L'économiste et chercheur Marc-Urbain Proulx

Spécialisation ou diversification

TRIBUNE / LA RÉGION, DEMAIN - Dans le cadre du Sommet social régional qui se déroule aujourd'hui, les intervenants tenteront de redéfinir le Saguenay-Lac-Saint-Jean. Le professeur de l'UQAC Marc-Urbain Proulx et le conseiller syndical de la CSN Éric Dubois se prononcent sur la question, en marge de l'événement.
(Marc-Urbain Proulx) - En matière de vision régionale, nul doute que l'événement qui se tient aujourd'hui à Alma braque parfaitement les projecteurs sur l'incontournable dimension sociale du développement. Si la croissance réfère strictement à l'économie, le développement quant à lui s'avère multidimensionnel, incluant le technologique, le social, le culturel, l'économique, le politique.

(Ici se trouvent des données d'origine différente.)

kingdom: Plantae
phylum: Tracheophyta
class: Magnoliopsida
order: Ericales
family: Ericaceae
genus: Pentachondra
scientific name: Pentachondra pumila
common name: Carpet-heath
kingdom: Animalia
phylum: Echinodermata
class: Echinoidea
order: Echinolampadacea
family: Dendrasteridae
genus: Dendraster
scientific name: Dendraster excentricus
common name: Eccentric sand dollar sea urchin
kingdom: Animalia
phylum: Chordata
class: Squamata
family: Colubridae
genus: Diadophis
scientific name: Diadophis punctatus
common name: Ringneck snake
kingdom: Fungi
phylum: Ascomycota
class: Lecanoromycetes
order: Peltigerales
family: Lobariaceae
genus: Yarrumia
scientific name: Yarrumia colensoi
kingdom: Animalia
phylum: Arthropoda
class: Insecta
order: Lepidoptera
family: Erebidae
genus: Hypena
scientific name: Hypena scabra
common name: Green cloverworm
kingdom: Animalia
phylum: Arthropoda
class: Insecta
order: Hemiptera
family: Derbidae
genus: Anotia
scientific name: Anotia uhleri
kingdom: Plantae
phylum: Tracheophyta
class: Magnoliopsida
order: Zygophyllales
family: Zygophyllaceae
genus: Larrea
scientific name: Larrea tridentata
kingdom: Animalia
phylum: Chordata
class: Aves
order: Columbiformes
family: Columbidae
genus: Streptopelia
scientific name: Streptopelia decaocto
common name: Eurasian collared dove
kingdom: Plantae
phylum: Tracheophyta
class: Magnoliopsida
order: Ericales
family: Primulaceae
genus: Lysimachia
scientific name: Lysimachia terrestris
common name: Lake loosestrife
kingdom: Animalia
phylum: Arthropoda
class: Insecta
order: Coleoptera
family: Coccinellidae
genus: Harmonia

Toute vision globale du développement de la région fait aussi apparaître deux options stratégiques distinctes, soit la spécialisation dans un secteur spécifique ou la diversification dans un ensemble de secteurs différents. La controverse entre chacune de ces options opposées n'a pas conduit la recherche scientifique à une conclusion définitive. Il fut néanmoins bien démontré que la spécialisation régionale apporte généralement le progrès rapide, tandis que la diversification représente un gage de prospérité plus lente, mais plus stable sur une longue période.
Au Saguenay-Lac-Saint-Jean, la stratégie de diversification économique fut formellement préconisée dans les plans régionaux successifs de 1966 jusqu'au début de la décennie 1990. La région explorait alors de nouveaux champs du développement hors des secteurs traditionnels de l'agriculture, de la forêt et de l'aluminium. Furent ainsi investigués les champs de l'agroalimentaire, du manufacturier, du tourisme, de la culture et bien sûr du commerce et des services. Les succès engendrés ont alimenté la structure économique, dans les limites d'une région riche, certes, mais située en périphérie.
À partir de la mise en oeuvre de la stratégie québécoise des grappes industrielles en 1992, fut proposée la spécialisation régionale pour cibler le soutien public à l'économie. Le secteur de l'aluminium fut le choix naturel comme exclusivité pour le Saguenay-Lac-Saint-Jean. On a alors exploré cette filière industrielle en scrutant particulièrement les activités des équipementiers et des transformateurs du métal gris. Après 25 ans d'efforts, les résultats structurants sont réels, bien sûr, mais toutefois modestes. Certaines contraintes semblent avoir la tête dure, notamment l'absence d'avantages concurrentiels pour l'attraction d'entreprises près des alumineries. Avec la création récente de la grappe AluQuébec qui alloue ses incitatifs à l'échelle de tout le Québec, la région a désormais perdu son exclusivité dans le secteur de l'aluminium.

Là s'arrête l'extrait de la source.